▶ [Task to carry out]:
Nothing but the lines from the one containing "source. Really, Vigna" through the last line of the data below should be returned, each copied exactly.

[Extracted data entries]

>>>

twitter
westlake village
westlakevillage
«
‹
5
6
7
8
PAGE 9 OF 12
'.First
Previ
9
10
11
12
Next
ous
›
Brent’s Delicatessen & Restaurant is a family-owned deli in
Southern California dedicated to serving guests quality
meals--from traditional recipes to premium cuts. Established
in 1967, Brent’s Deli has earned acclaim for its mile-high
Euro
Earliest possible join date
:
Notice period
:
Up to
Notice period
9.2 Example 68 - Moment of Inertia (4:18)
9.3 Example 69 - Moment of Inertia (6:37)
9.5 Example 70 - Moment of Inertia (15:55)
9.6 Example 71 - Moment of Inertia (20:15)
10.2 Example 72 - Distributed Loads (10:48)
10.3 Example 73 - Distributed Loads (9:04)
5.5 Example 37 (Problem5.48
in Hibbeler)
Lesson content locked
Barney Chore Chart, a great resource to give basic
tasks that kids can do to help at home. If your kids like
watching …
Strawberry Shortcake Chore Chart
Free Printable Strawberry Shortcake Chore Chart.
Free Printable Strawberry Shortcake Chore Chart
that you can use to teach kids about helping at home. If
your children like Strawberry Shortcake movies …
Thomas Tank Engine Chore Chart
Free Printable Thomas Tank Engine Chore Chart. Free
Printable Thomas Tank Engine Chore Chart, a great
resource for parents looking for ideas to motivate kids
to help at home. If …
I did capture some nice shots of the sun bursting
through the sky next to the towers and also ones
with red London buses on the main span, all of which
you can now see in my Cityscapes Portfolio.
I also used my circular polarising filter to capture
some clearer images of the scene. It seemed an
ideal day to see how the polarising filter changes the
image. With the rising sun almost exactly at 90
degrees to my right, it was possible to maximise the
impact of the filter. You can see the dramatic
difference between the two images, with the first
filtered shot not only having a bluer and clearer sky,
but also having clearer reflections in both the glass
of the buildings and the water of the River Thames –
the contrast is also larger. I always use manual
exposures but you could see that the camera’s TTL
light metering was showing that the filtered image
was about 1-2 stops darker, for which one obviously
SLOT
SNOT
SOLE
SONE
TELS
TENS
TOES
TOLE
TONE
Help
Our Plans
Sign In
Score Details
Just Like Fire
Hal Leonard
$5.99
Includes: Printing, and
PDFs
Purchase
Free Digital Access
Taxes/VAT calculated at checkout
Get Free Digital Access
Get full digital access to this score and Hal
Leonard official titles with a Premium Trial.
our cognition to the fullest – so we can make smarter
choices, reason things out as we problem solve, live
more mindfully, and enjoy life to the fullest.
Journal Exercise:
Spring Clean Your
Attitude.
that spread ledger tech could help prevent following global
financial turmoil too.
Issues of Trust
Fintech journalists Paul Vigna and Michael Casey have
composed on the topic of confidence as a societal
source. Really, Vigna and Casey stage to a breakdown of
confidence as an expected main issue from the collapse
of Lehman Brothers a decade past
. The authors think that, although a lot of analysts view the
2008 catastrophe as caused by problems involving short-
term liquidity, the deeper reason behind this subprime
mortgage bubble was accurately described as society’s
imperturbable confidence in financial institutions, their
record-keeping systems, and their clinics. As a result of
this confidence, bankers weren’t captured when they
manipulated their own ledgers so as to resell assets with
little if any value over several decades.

<<<

▶ [Exercise result]:
source. Really, Vigna and Casey stage to a breakdown of
confidence as an expected main issue from the collapse
of Lehman Brothers a decade past
. The authors think that, although a lot of analysts view the
2008 catastrophe as caused by problems involving short-
term liquidity, the deeper reason behind this subprime
mortgage bubble was accurately described as society’s
imperturbable confidence in financial institutions, their
record-keeping systems, and their clinics. As a result of
this confidence, bankers weren’t captured when they
manipulated their own ledgers so as to resell assets with
little if any value over several decades.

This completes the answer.